|WANG, YONGZHEN - Xuchang University|
|ZHANG, MENG - Xuchang University|
|WANG, DEGUO - Xuchang University|
|ZHANG, YONGQING - Xuchang University|
|JIAO, XUEXUE - Xuchang University|
Submitted to: CyTA - Journal of Food
Publication Type: Peer Reviewed Journal
Publication Acceptance Date: 3/25/2020
Publication Date: 5/6/2020
Citation: Wang, Y., Zhang, M., Wang, D., Zhang, Y., Jiao, X., Liu, Y. 2020. Development of a real-time LAMP assay for monofloral honey authentication using rape honey. CyTA - Journal of Food. https://doi.org/10.1080/19476337.2020.1749135.

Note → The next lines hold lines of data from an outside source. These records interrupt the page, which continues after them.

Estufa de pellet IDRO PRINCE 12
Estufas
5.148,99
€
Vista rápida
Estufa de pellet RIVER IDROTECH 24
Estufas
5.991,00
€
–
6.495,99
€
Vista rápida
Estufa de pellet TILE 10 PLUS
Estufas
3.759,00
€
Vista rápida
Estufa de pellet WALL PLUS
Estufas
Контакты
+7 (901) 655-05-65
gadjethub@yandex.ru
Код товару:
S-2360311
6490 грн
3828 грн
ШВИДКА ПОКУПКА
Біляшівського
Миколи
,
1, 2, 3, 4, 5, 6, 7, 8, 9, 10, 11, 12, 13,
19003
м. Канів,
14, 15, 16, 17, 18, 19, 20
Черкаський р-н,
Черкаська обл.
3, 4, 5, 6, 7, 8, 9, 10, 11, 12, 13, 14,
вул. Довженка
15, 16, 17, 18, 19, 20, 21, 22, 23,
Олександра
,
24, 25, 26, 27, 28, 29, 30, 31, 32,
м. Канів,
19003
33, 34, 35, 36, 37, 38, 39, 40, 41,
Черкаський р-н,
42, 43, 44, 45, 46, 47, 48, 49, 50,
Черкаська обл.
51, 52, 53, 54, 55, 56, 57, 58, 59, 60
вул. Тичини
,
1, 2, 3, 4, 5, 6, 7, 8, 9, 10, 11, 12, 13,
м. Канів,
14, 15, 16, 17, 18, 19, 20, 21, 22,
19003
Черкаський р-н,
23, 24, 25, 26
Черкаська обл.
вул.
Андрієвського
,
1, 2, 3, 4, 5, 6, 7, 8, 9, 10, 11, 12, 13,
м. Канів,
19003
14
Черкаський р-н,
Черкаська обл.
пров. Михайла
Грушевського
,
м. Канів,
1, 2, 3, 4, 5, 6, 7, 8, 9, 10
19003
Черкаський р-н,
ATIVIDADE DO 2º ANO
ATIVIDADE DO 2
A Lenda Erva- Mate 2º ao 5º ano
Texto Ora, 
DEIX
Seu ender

Interpretive Summary: Honey is a food of high nutritional quality that is consumed all around the world. Food fraud is a major concern for honey consumers, as high value, monofloral honeys are often adulterated with cheaper, low quality components. Rape (canola flower) honey is a lower quality honey that is sometimes added to higher value monofloral honeys. Detection of adulterant DNA can be used to detect food fraud. Here we report a DNA-based detection method a for detection of rape honey in monofloral honeys. The method employs a very sensitive and specific DNA detection method called LAMP (Loop mediated isothermal amplification). Our results show that the developed LAMP assay has the potential to be used as a simple screening method for rape honey as an adulterant of monofloral honeys to protect consumers from food fraud.
Technical Abstract: Methods for authentication of honey and detection of honey adulterants are important to protect consumers from commercial honey adulteration. The use of loop-mediated isothermal amplification (LAMP) in food safety and quality is increasing. The objective of this study was to establish a real-time LAMP assay for authentication of rape (Brassica napus) honey. Six specific LAMP primers targeting the internal transcribed spacer (ITS) of Brassica napus were designed. The specificity of the primers was tested using genomic DNA of Brassica napus, Ziziphus jujuba, Robinia pseudoacacia, Tilia tuan, Vitex negundo, Zea mays, Oryza sativa, Manihot esculenta, and Beta vulgaris. The LAMP reaction temperature was also optimized, and the detection limit of the LAMP assay was determined using a serial dilution of genomic DNA from honey adulterated with rice molasses. The results showed that the real-time LAMP assay can accurately and specifically detect the rape component in honey with a detection limit of 1%. Data from monofloral honey samples indicate that the real-time LAMP assay was 100% in concordance with the reported real-time PCR method. This study provides a promising solution for facilitating the authentication of rape honey in food retail market.